If you have a credit card, you should be aware of your credit limit. This is the limit to how much you can charge (hint: it’s also called a “spending limit”). But what if you have a big expense? If you need to cover a medical bill or repair your car, those things won’t wait, and they may exceed your credit limit.
Having a low credit limit can make it hard to handle unexpected expenses. But where there’s a will, there’s a way! Let’s break down the most common questions about how to increase a credit limit and offer you some easy-to-understand answers.
Is a higher credit limit worth it?
Increasing your current credit line does more than give you a higher limit. We’ve already noted that it gives you more spending flexibility in an emergency. A higher credit card limit could also improve your credit score. That’s because your credit-utilization ratio is a significant credit score benchmark. Your credit utilization tells card issuers what percentage of your credit limit is being used — how close you are to the maximum.
Experts recommend a credit-utilization ratio under 30%. If you have a $1,000 limit and a balance of $300, that’s a 30% utilization ratio. (It’s also important to stay at or below that figure for all of your credit lines.) There’s one thing to remember, though – if you increase your spending to match the increase in your credit limit, it could hurt your credit-utilization ratio and lower your credit score.
If, on the other hand, you keep the spending down, the higher credit limit may make it easier to get other loans or credit cards. It also could help you get better terms on new loans, like lower interest rates.
How can I get a higher credit limit?
Before you request a credit limit increase, check your credit score and credit history. The three major credit bureaus (Experian, Equifax, Transunion) each allow one free credit report yearly. At Annual Credit Report, you can request all three — at no cost to you. (You can also review your credit history with Best Egg Financial Health – it’s free and available 24/7!)
When you receive your report, make sure that everything it says is correct. Verify your addresses, lenders, and payment history. If anything is amiss, you can file a dispute to correct the error.
Once that’s squared away, you can request a credit-limit increase. Most credit card issuers want you to apply for a credit limit increase online, through your account. Log in and find a button that says something like “Increase your credit limit.”
Typically, the credit card company will ask about your annual income, employment status, and monthly mortgage or rent. They’ll usually ask how much more credit you desire. Asking for an increase of between 10% and 20% may give you your best shot at getting a positive response.
If there’s an urgent need or an unusual financial situation, or if you have online issues, you may want to use the customer service phone numbers on your card or on your credit card bill to contact the card issuer.
How quickly can you increase your credit limit?
If you have a new credit line, it’s recommended that you wait six months before submitting a request to increase it. An earlier request may get rejected.
After you put in for a credit limit increase online, it might take anywhere from a few seconds to 10 days or longer to get a decision.
Nowadays, the card issuers are electronically tied into the credit bureaus. If you have good credit, the lender may immediately increase your available credit. However, any late monthly payments or maxed-out credit might trigger a further review of your accounts.
How can I raise my credit limit without asking?
Sometimes, a card issuer will increase your credit limit without you having to request it. Read the fine print, though. Your lender might request documentation about your job status, income, monthly housing payment, mortgage payment, or other items before they actually increase your credit limit.

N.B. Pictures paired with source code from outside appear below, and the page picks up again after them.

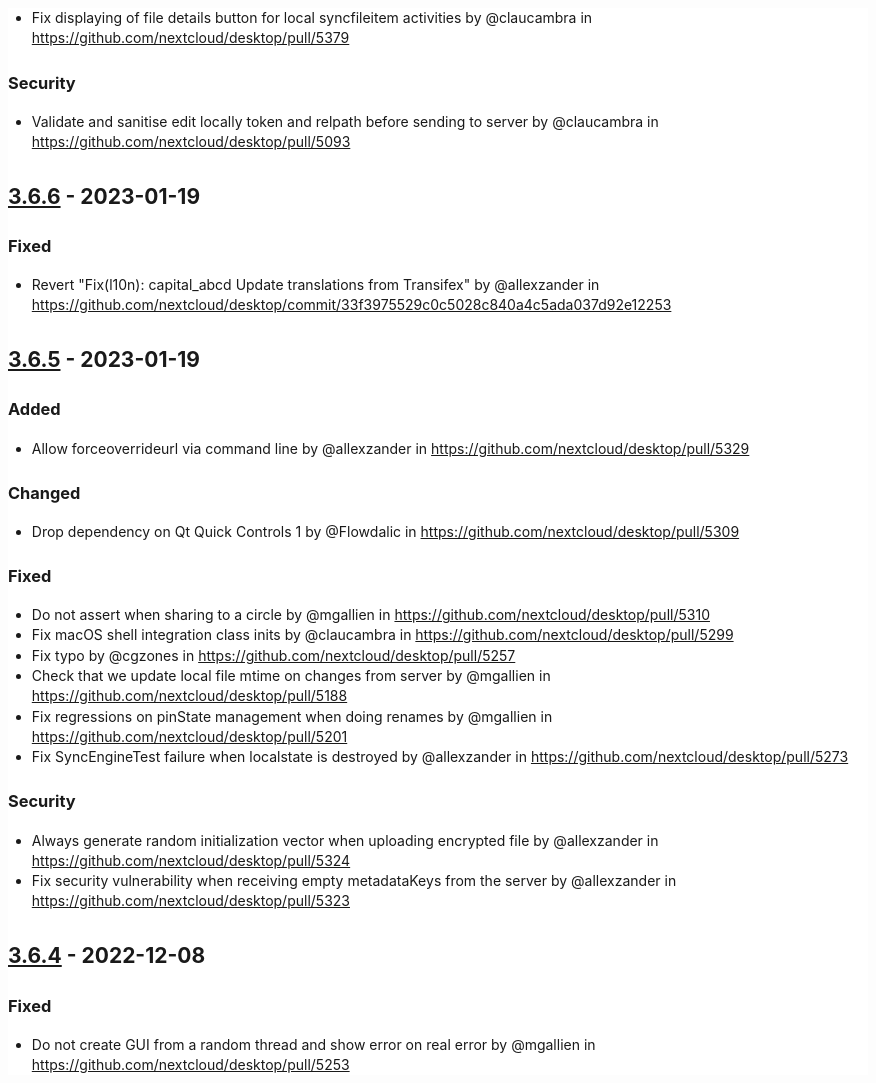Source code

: * Fix displaying of file details button for local syncfileitem activities by @claucambra in https://github.com/nextcloud/desktop/pull/5379

### Security
* Validate and sanitise edit locally token and relpath before sending to server by @claucambra in https://github.com/nextcloud/desktop/pull/5093

## [3.6.6] - 2023-01-19

### Fixed
* Revert "Fix(l10n): capital_abcd Update translations from Transifex" by @allexzander in https://github.com/nextcloud/desktop/commit/33f3975529c0c5028c840a4c5ada037d92e12253

## [3.6.5] - 2023-01-19

### Added
* Allow forceoverrideurl via command line by @allexzander in https://github.com/nextcloud/desktop/pull/5329

### Changed
* Drop dependency on Qt Quick Controls 1 by @Flowdalic in https://github.com/nextcloud/desktop/pull/5309

### Fixed
* Do not assert when sharing to a circle by @mgallien in https://github.com/nextcloud/desktop/pull/5310
* Fix macOS shell integration class inits by @claucambra in https://github.com/nextcloud/desktop/pull/5299
* Fix typo by @cgzones in https://github.com/nextcloud/desktop/pull/5257
* Check that we update local file mtime on changes from server by @mgallien in https://github.com/nextcloud/desktop/pull/5188
* Fix regressions on pinState management when doing renames by @mgallien in https://github.com/nextcloud/desktop/pull/5201
* Fix SyncEngineTest failure when localstate is destroyed by @allexzander in https://github.com/nextcloud/desktop/pull/5273

### Security
* Always generate random initialization vector when uploading encrypted file by @allexzander in https://github.com/nextcloud/desktop/pull/5324
* Fix security vulnerability when receiving empty metadataKeys from the server by @allexzander in https://github.com/nextcloud/desktop/pull/5323

## [3.6.4] - 2022-12-08

### Fixed
* Do not create GUI from a random thread and show error on real error by @mgallien in https://github.com/nextcloud/desktop/pull/5253


[3.7.4]: https://github.com/nextcloud/desktop/compare/v3.7.1...v3.7.4
[3.7.1]: https://github.com/nextcloud/desktop/compare/v3.7.0...v3.7.1
[3.7.0]: https://github.com/nextcloud/desktop/compare/v3.6.6...v3.7.0
[3.6.6]: https://github.com/nextcloud/desktop/compare/v3.6.5...v3.6.6
[3.6.5]: https://github.com/nextcloud/desktop/compare/v3.6.4...v3.6.5
[3.6.4]: https://github.com/nextcloud/desktop/compare/v3.6.3...v3.6.4
[3.6.3]: https://github.com/nextcloud/desktop/compare/v3.6.2...v3.6.3
[3.6.2]: https://github.com/nextcloud/desktop/compare/v3.6.1...v3.6.2
[3.6.1]: https://github.com/nextcloud/desktop/compare/v3.6.0...v3.6.1
[3.6.0]: https://github.com/nextcloud/desktop/compare/v3.6.0-rc1...v3.6.0
[3.6.0-rc1]: https://github.com/nextcloud/desktop/compare/v3.5.0...v3.6.0-rc1
[legacy]: https://github.com/nextcloud/desktop/blob/master/ChangeLog%20-%20Legacy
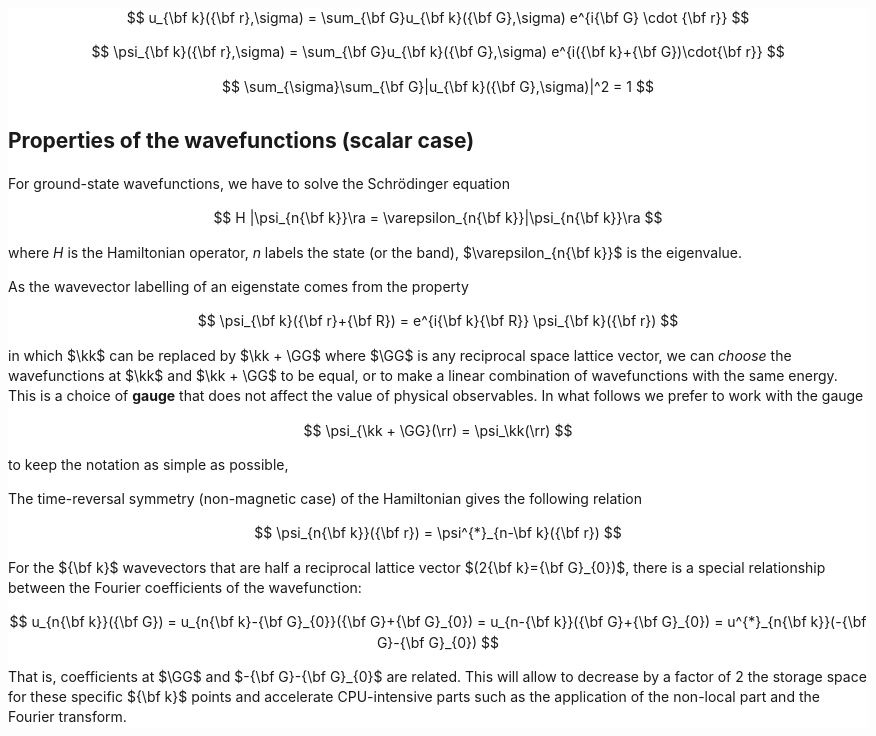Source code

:$$
u_{\bf k}({\bf r},\sigma) = \sum_{\bf G}u_{\bf k}({\bf G},\sigma) e^{i{\bf G} \cdot {\bf r}}
$$

$$
\psi_{\bf k}({\bf r},\sigma) = \sum_{\bf G}u_{\bf k}({\bf G},\sigma) e^{i({\bf k}+{\bf G})\cdot{\bf r}}
$$

$$
\sum_{\sigma}\sum_{\bf G}|u_{\bf k}({\bf G},\sigma)|^2 = 1
$$

## Properties of the wavefunctions (scalar case)

For ground-state wavefunctions, we have to solve the Schrödinger equation

$$ H |\psi_{n{\bf k}}\ra = \varepsilon_{n{\bf k}}|\psi_{n{\bf k}}\ra $$

where $H$ is the Hamiltonian operator, $n$ labels the state (or the band), $\varepsilon_{n{\bf k}}$ is the eigenvalue.

As the wavevector labelling of an eigenstate comes from the property

$$ \psi_{\bf k}({\bf r}+{\bf R}) = e^{i{\bf k}{\bf R}} \psi_{\bf k}({\bf r}) $$

in which $\kk$ can be replaced by $\kk + \GG$ where $\GG$ is any reciprocal space lattice vector, we can
*choose* the wavefunctions at $\kk$ and $\kk + \GG$
to be equal, or to make a linear combination of wavefunctions with the same energy. 
This is a choice of **gauge** that does not affect the value of physical observables.
In what follows we prefer to work with the gauge 

$$ \psi_{\kk + \GG}(\rr) = \psi_\kk(\rr) $$

to keep the notation as simple as possible,

The time-reversal symmetry (non-magnetic case) of the Hamiltonian gives the following relation

$$
\psi_{n{\bf k}}({\bf r}) = \psi^{*}_{n-\bf k}({\bf r})
$$

For the ${\bf k}$ wavevectors that are half a reciprocal lattice vector
$(2{\bf k}={\bf G}_{0})$, there is a special relationship between 
the Fourier coefficients of the wavefunction:

$$
u_{n{\bf k}}({\bf G}) =
u_{n{\bf k}-{\bf G}_{0}}({\bf G}+{\bf G}_{0}) = 
u_{n-{\bf k}}({\bf G}+{\bf G}_{0}) =
u^{*}_{n{\bf k}}(-{\bf G}-{\bf G}_{0})
$$

That is, coefficients at $\GG$ and $-{\bf G}-{\bf G}_{0}$ are related.
This will allow to decrease by a factor of 2 the storage space for these
specific ${\bf k}$ points and accelerate CPU-intensive parts such as the 
application of the non-local part and the Fourier transform.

Making your payments on time, making greater than the minimum monthly payment, and keeping your credit account clean all increase your chances of getting a pre-approval offer.
Does requesting a credit limit increase hurt my credit score?
It’s possible. When you request a copy of your credit report, it’s a soft inquiry and doesn’t affect the score. But if a lender does a hard credit inquiry, that may impact your credit score. That’s one thing to check before requesting an increase. On the other hand, if the request is approved and your credit-utilization rate drops, that’s good for your score. The long-term improvement of your score from a better credit-utilization rate may outweigh a short-term hit from the inquiry.
This shows why it’s important to check your credit score and credit history first. That should give you a better idea of whether you might get approval.
What happens if my request is turned down?
If a credit increase request is denied, some lenders send a letter with the reasons for the denial. If you don’t hear from the lender, email or call them. Ask them why you were denied and then work to build a credit history that may help with future approvals.
If you have new or limited credit history, pay down your balances by paying more than the minimum payment each month. Address any lurking collection debts. Then, wait a few months before submitting a new request. Recheck your records and fix anything negative. Build your score.
Credit cards can be a welcome and flexible resource, and they could provide borrowers with the freedom to make purchases easily and safely. Whether you’re at home or on the road, credit cards could offer financial confidence and peace of mind.